Verbatim copy, images excluded: write out each record shown below.

Recorded data:
★ ★ ★

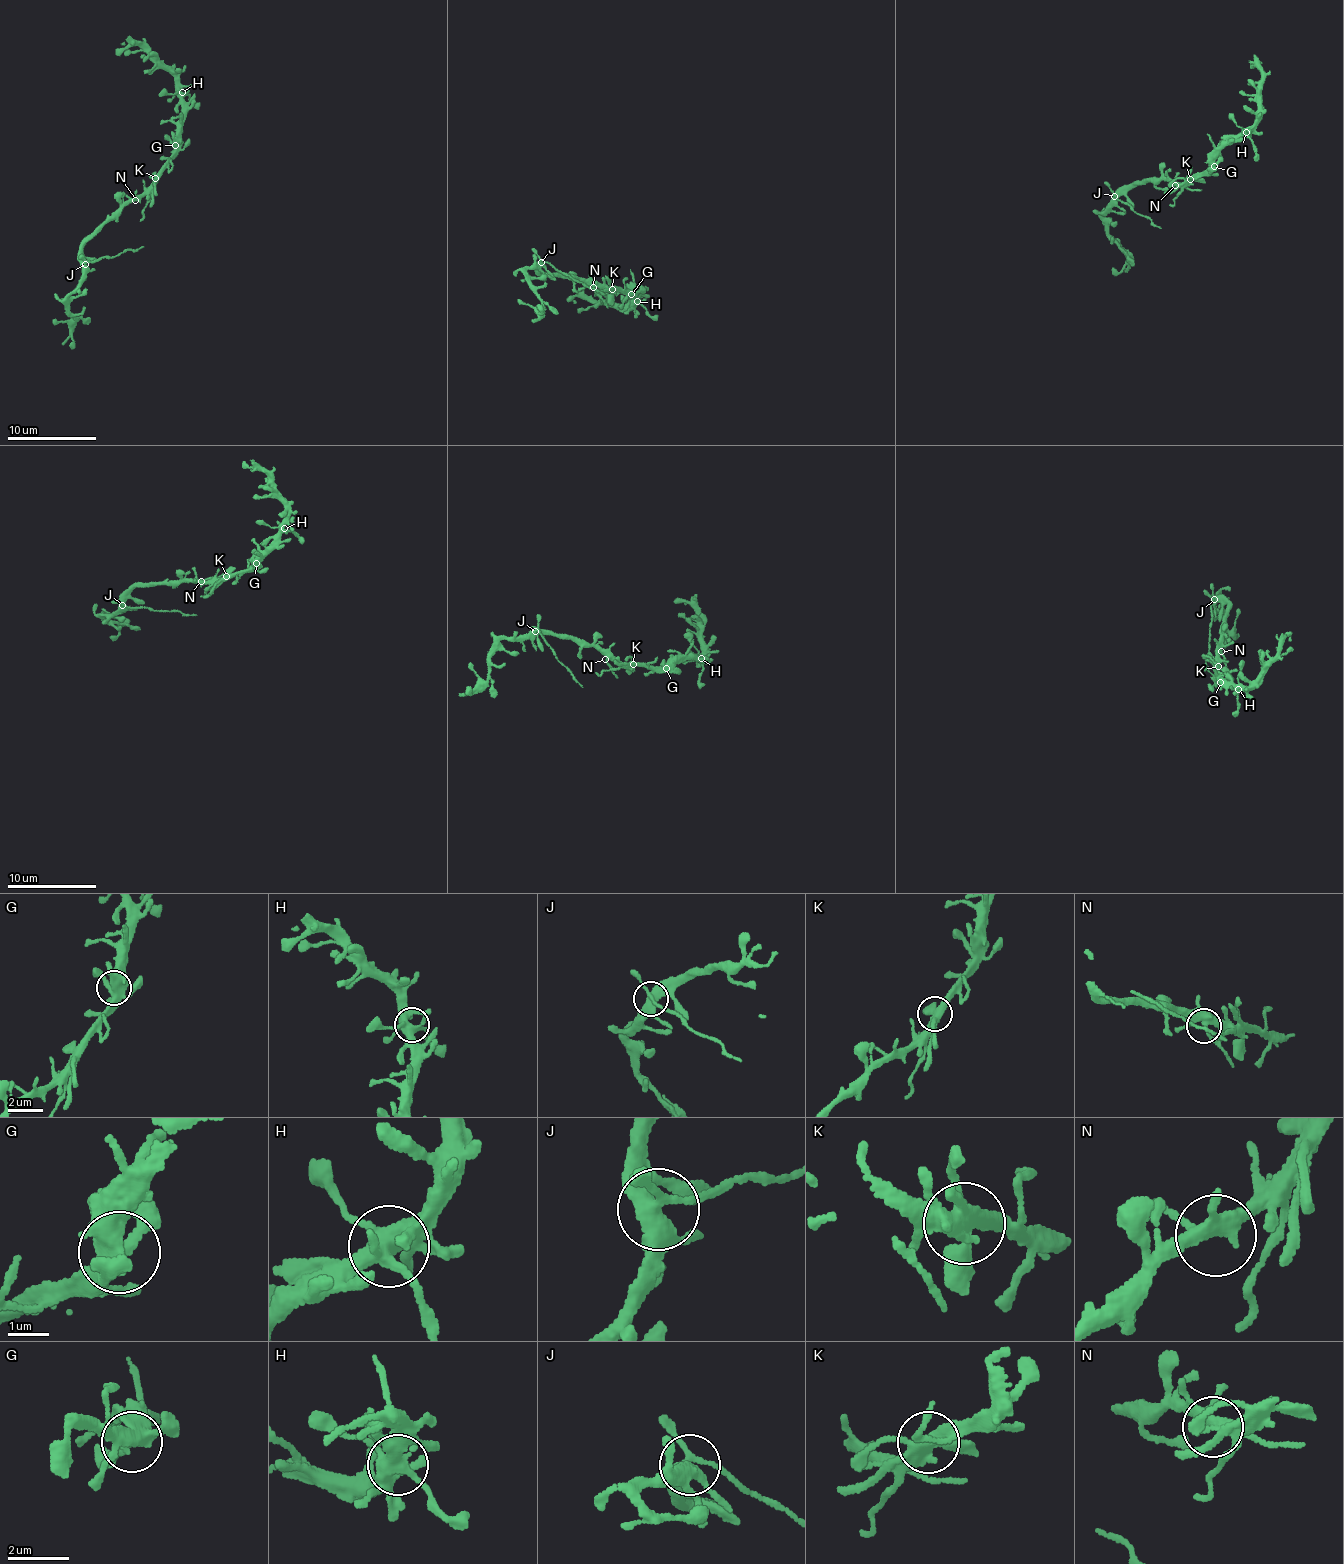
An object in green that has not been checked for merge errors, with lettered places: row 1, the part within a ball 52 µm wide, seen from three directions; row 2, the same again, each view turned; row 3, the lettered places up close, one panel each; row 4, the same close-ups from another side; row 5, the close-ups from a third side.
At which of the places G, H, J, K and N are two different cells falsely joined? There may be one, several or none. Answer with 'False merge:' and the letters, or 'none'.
False merge: none

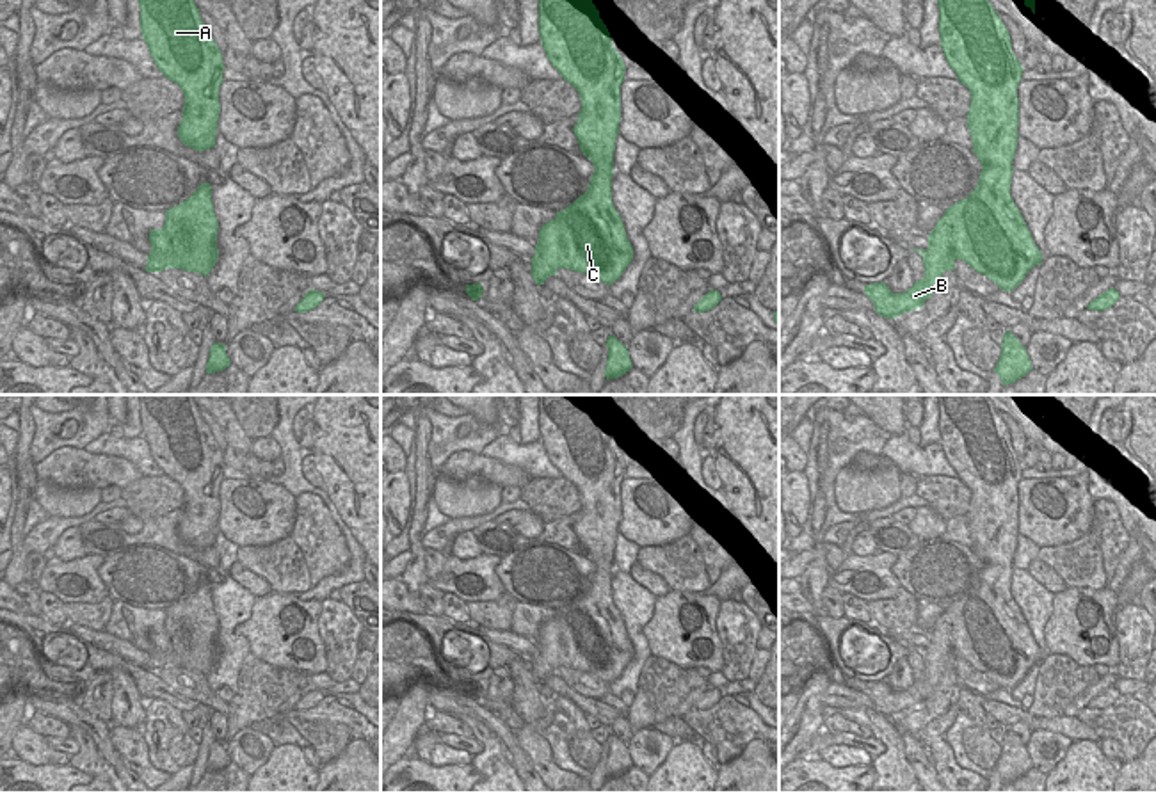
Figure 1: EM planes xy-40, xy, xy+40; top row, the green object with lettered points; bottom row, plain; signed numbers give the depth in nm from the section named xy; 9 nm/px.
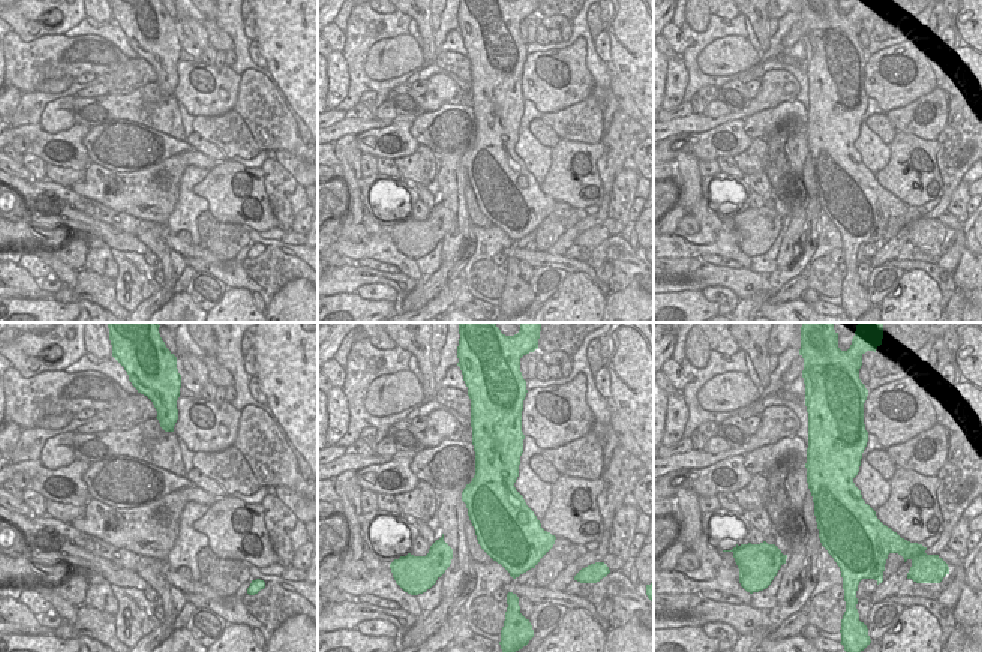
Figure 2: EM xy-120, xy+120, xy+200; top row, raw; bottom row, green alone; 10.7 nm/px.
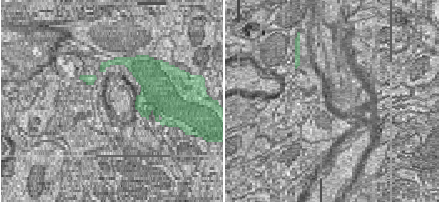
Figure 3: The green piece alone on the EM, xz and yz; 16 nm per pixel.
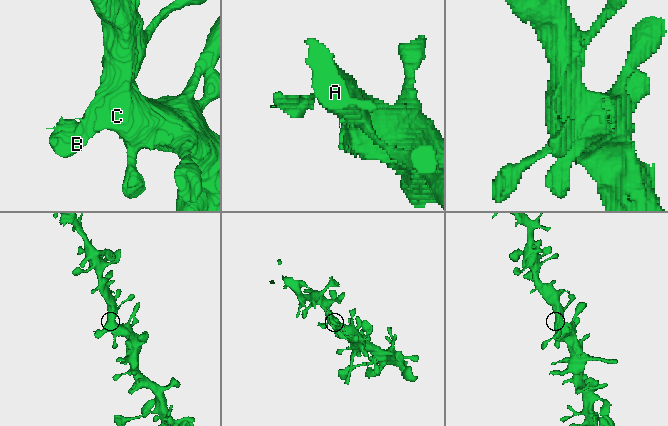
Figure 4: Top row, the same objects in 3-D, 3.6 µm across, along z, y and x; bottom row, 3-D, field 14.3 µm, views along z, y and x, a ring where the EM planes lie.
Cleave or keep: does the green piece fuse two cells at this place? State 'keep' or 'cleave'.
keep

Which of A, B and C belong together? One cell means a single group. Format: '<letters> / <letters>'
A B C

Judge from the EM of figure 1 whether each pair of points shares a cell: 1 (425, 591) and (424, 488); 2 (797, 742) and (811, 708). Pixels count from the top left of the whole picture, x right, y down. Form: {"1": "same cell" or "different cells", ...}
{"1": "different cells", "2": "same cell"}

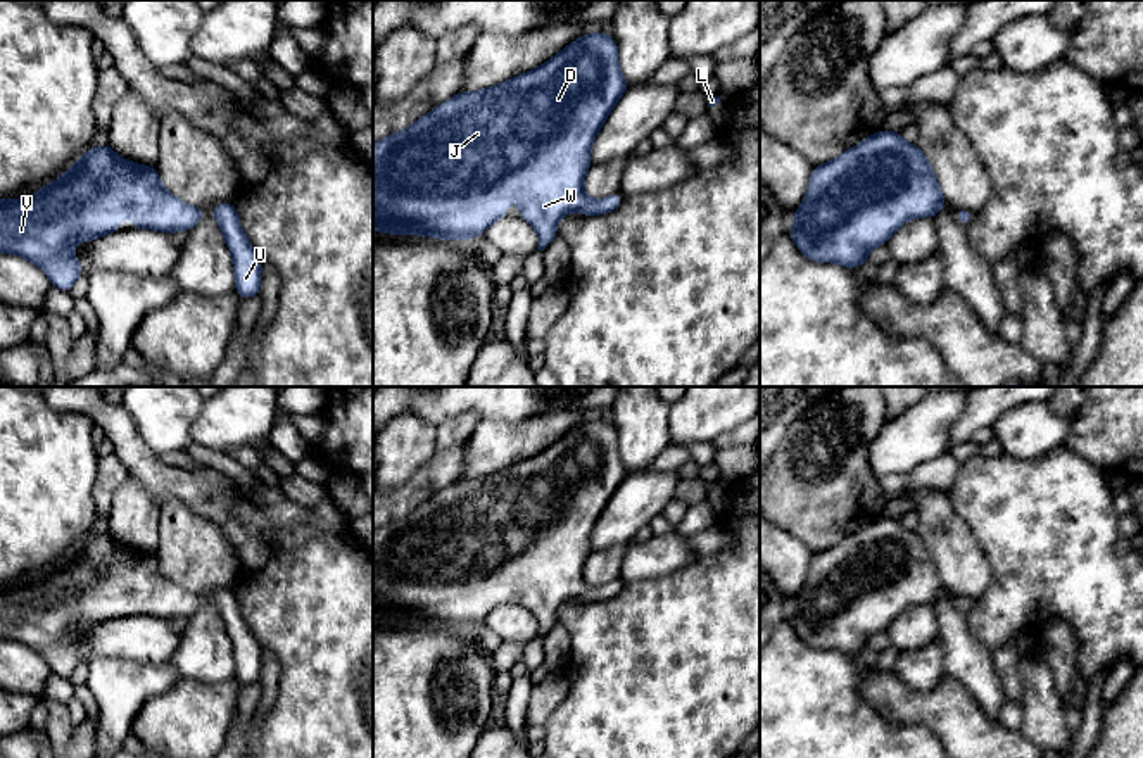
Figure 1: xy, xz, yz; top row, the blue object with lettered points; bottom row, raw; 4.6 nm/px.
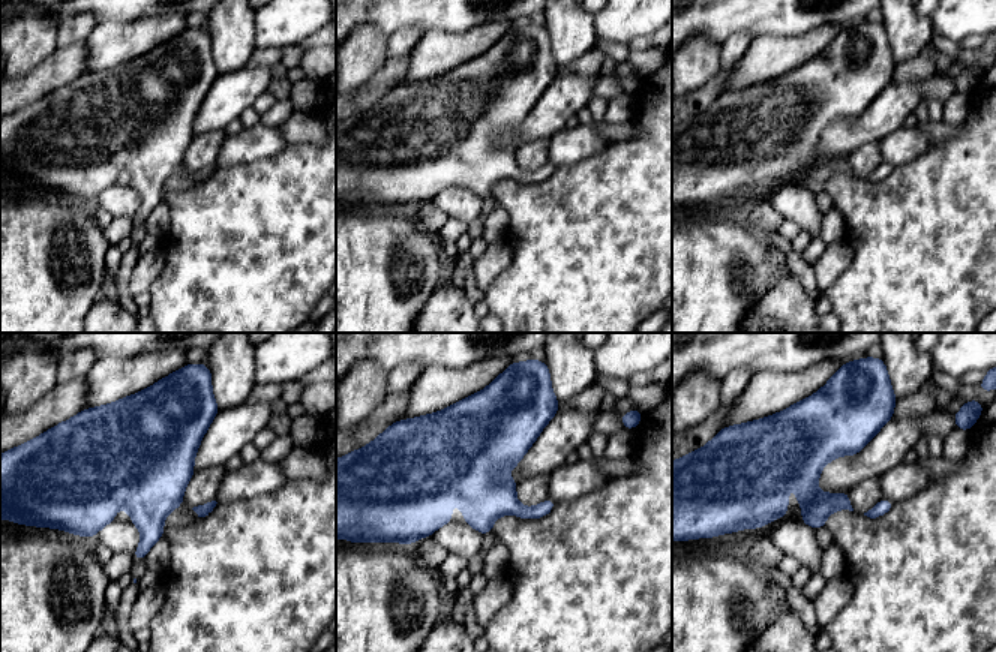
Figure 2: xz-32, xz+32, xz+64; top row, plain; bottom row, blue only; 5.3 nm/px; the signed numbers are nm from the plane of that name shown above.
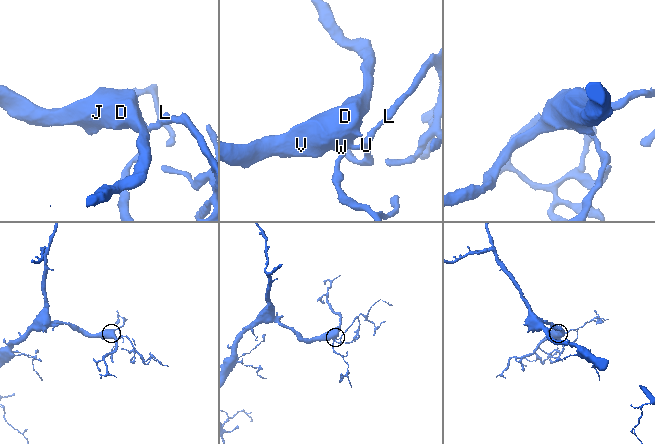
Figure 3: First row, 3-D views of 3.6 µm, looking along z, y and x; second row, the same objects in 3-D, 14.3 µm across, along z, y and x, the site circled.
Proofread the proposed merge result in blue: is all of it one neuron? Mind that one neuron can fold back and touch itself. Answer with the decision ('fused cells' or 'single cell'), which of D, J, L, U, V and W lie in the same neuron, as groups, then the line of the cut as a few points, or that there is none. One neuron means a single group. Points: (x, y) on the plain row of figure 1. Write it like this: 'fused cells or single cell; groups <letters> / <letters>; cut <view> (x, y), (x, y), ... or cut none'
single cell; groups D J L U V W; cut none

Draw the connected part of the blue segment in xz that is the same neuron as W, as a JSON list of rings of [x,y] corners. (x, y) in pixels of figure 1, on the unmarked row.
[[[606,420],[582,421],[546,451],[504,470],[478,478],[461,478],[439,490],[409,515],[373,532],[373,618],[425,622],[442,627],[480,623],[492,610],[506,604],[506,585],[521,594],[523,606],[539,622],[537,637],[556,623],[556,610],[568,599],[599,603],[620,594],[625,582],[616,578],[592,587],[584,580],[584,565],[592,554],[590,534],[608,501],[628,477],[620,452],[618,432]]]

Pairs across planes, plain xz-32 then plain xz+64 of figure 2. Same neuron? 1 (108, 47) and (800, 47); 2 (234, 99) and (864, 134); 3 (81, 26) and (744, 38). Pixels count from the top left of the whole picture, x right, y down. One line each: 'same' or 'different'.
1: same
2: same
3: same

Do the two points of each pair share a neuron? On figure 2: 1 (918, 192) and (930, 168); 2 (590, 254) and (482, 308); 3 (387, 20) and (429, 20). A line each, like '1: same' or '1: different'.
1: same
2: different
3: same

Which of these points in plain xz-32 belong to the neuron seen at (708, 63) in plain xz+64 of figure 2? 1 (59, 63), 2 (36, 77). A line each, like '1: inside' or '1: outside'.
1: outside
2: outside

★ ★ ★

Response:
An object in green that has not been checked for merge errors, with lettered places: row 1, the part within a ball 52 µm wide, seen from three directions; row 2, the same again, each view turned; row 3, the lettered places up close, one panel each; row 4, the same close-ups from another side; row 5, the close-ups from a third side.
At which of the places G, H, J, K and N are two different cells falsely joined? There may be one, several or none. Answer with 'False merge:' and the letters, or 'none'.
False merge: none

Figure 1: EM planes xy-40, xy, xy+40; top row, the green object with lettered points; bottom row, plain; signed numbers give the depth in nm from the section named xy; 9 nm/px.
Figure 2: EM xy-120, xy+120, xy+200; top row, raw; bottom row, green alone; 10.7 nm/px.
Figure 3: The green piece alone on the EM, xz and yz; 16 nm per pixel.
Figure 4: Top row, the same objects in 3-D, 3.6 µm across, along z, y and x; bottom row, 3-D, field 14.3 µm, views along z, y and x, a ring where the EM planes lie.
Cleave or keep: does the green piece fuse two cells at this place? State 'keep' or 'cleave'.
keep

Which of A, B and C belong together? One cell means a single group. Format: '<letters> / <letters>'
A B C

Judge from the EM of figure 1 whether each pair of points shares a cell: 1 (425, 591) and (424, 488); 2 (797, 742) and (811, 708). Pixels count from the top left of the whole picture, x right, y down. Form: {"1": "same cell" or "different cells", ...}
{"1": "different cells", "2": "same cell"}

Figure 1: xy, xz, yz; top row, the blue object with lettered points; bottom row, raw; 4.6 nm/px.
Figure 2: xz-32, xz+32, xz+64; top row, plain; bottom row, blue only; 5.3 nm/px; the signed numbers are nm from the plane of that name shown above.
Figure 3: First row, 3-D views of 3.6 µm, looking along z, y and x; second row, the same objects in 3-D, 14.3 µm across, along z, y and x, the site circled.
Proofread the proposed merge result in blue: is all of it one neuron? Mind that one neuron can fold back and touch itself. Answer with the decision ('fused cells' or 'single cell'), which of D, J, L, U, V and W lie in the same neuron, as groups, then the line of the cut as a few points, or that there is none. One neuron means a single group. Points: (x, y) on the plain row of figure 1. Write it like this: 'fused cells or single cell; groups <letters> / <letters>; cut <view> (x, y), (x, y), ... or cut none'
single cell; groups D J L U V W; cut none

Draw the connected part of the blue segment in xz that is the same neuron as W, as a JSON list of rings of [x,y] corners. (x, y) in pixels of figure 1, on the unmarked row.
[[[606,420],[582,421],[546,451],[504,470],[478,478],[461,478],[439,490],[409,515],[373,532],[373,618],[425,622],[442,627],[480,623],[492,610],[506,604],[506,585],[521,594],[523,606],[539,622],[537,637],[556,623],[556,610],[568,599],[599,603],[620,594],[625,582],[616,578],[592,587],[584,580],[584,565],[592,554],[590,534],[608,501],[628,477],[620,452],[618,432]]]

Pairs across planes, plain xz-32 then plain xz+64 of figure 2. Same neuron? 1 (108, 47) and (800, 47); 2 (234, 99) and (864, 134); 3 (81, 26) and (744, 38). Pixels count from the top left of the whole picture, x right, y down. One line each: 'same' or 'different'.
1: same
2: same
3: same

Do the two points of each pair share a neuron? On figure 2: 1 (918, 192) and (930, 168); 2 (590, 254) and (482, 308); 3 (387, 20) and (429, 20). A line each, like '1: same' or '1: different'.
1: same
2: different
3: same

Which of these points in plain xz-32 belong to the neuron seen at (708, 63) in plain xz+64 of figure 2? 1 (59, 63), 2 (36, 77). A line each, like '1: inside' or '1: outside'.
1: outside
2: outside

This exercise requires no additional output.